Of the lines below, reproduce exactly those from the line containing "Document page, 2001x1125 pixels." to the end, including both the first and the last.

(Beginning of Records for processing)

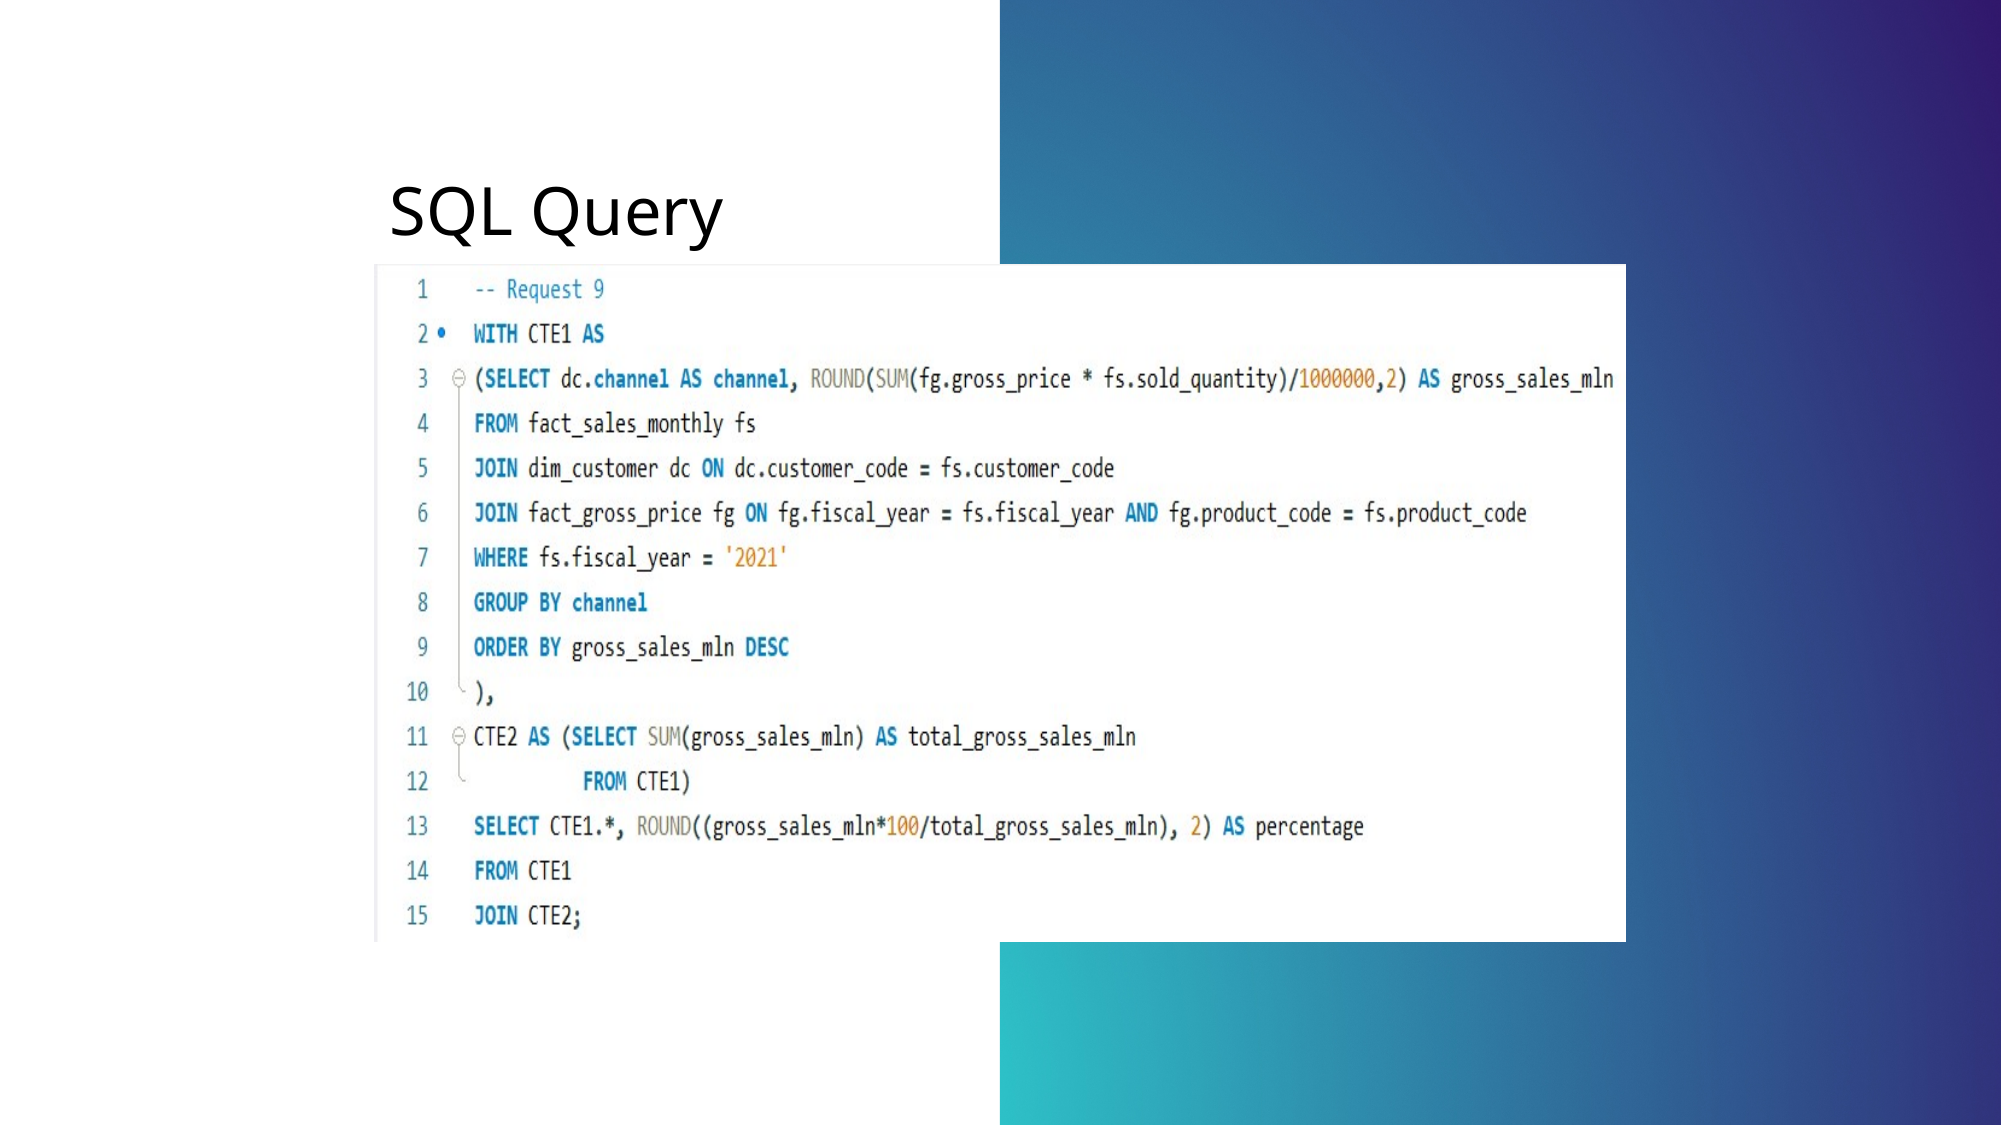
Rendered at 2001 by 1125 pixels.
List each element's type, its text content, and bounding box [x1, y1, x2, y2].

title SQL Query [374, 183, 1060, 245]
text_box [999, 0, 2000, 1125]
picture [374, 264, 1626, 942]
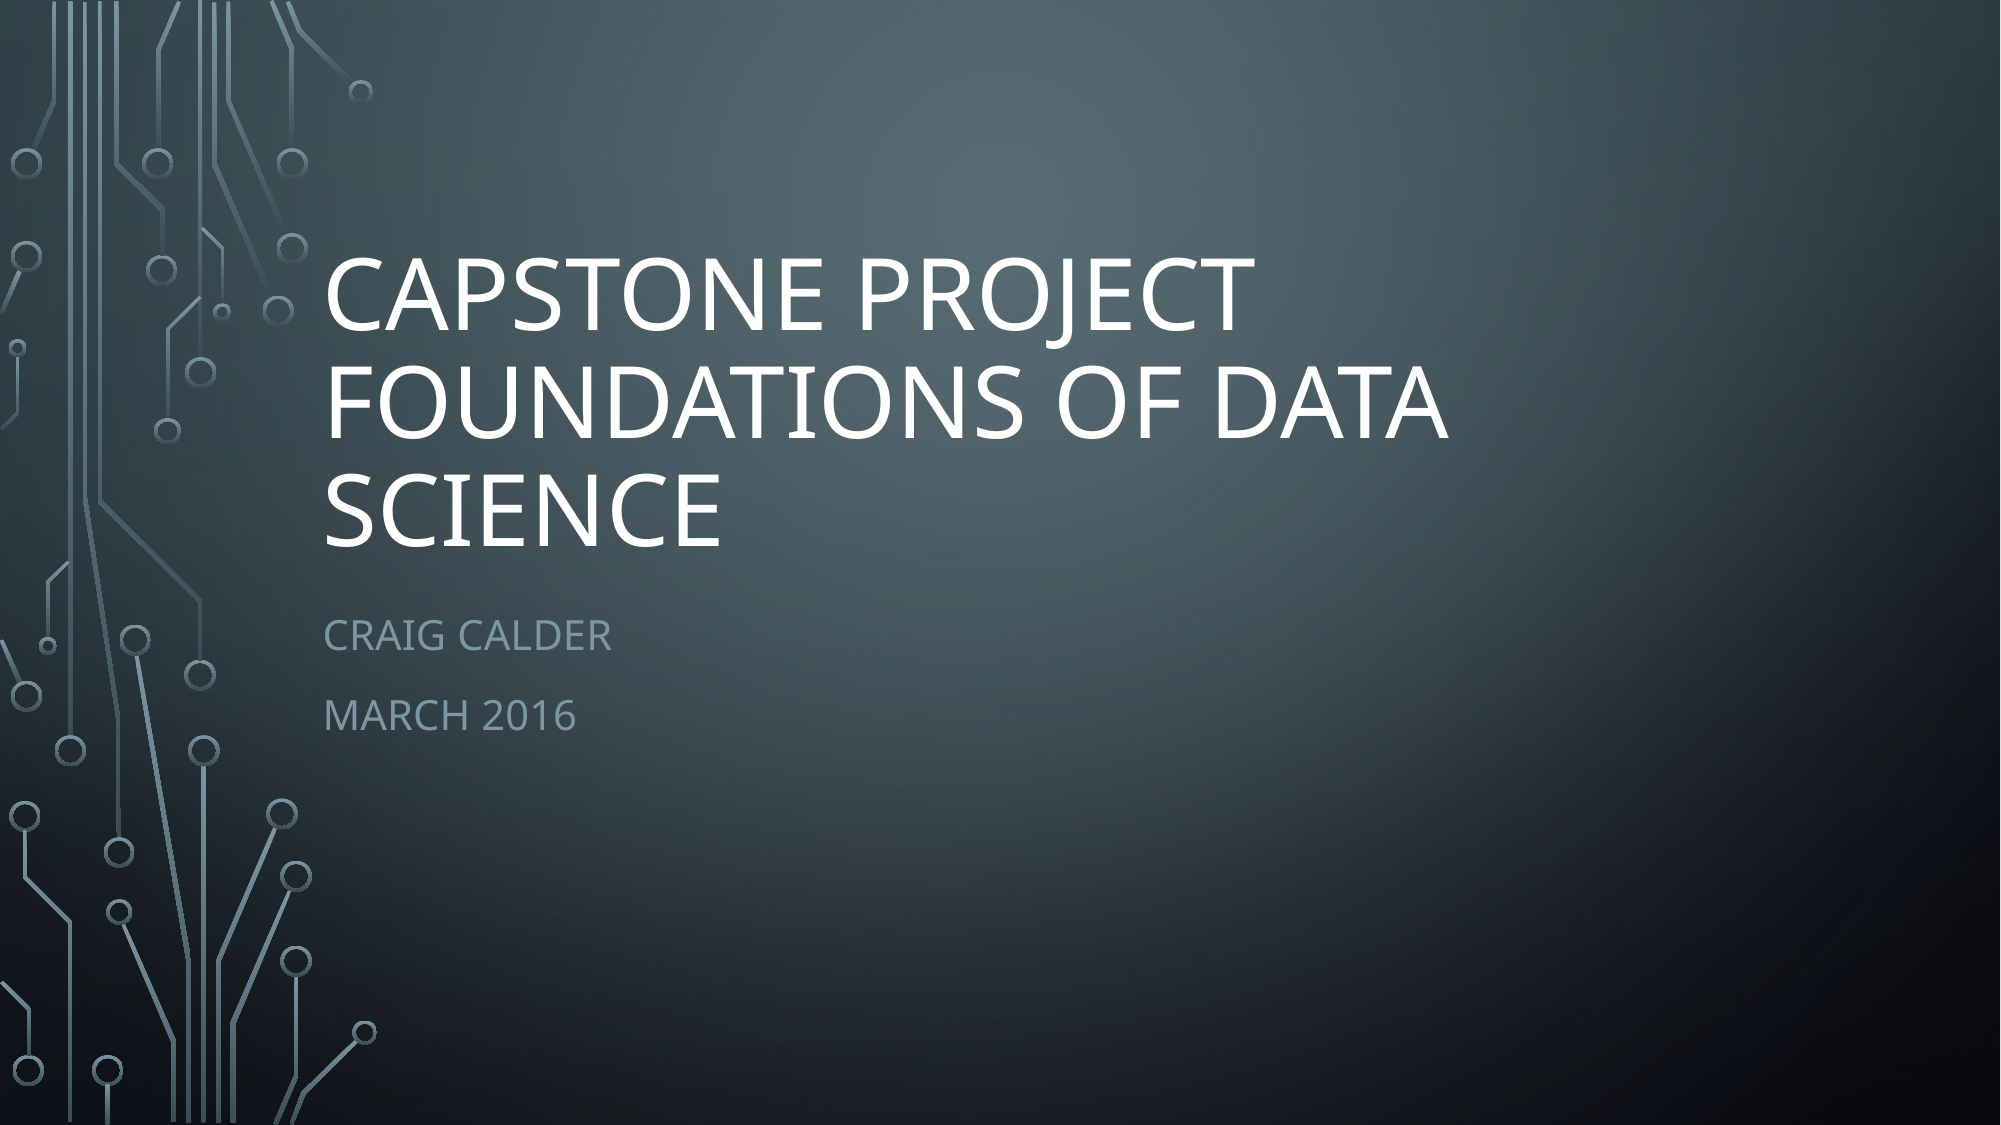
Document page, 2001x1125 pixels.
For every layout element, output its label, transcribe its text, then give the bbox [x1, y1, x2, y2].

subtitle Craig Calder March 2016 [307, 590, 1750, 863]
title Capstone Project Foundations of Data Science [307, 184, 1750, 576]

(End of Records for processing)

### Solution for this exercise
Document page, 2001x1125 pixels.
For every layout element, output its label, transcribe its text, then give the bbox [x1, y1, x2, y2].

subtitle Craig Calder March 2016 [307, 590, 1750, 863]
title Capstone Project Foundations of Data Science [307, 184, 1750, 576]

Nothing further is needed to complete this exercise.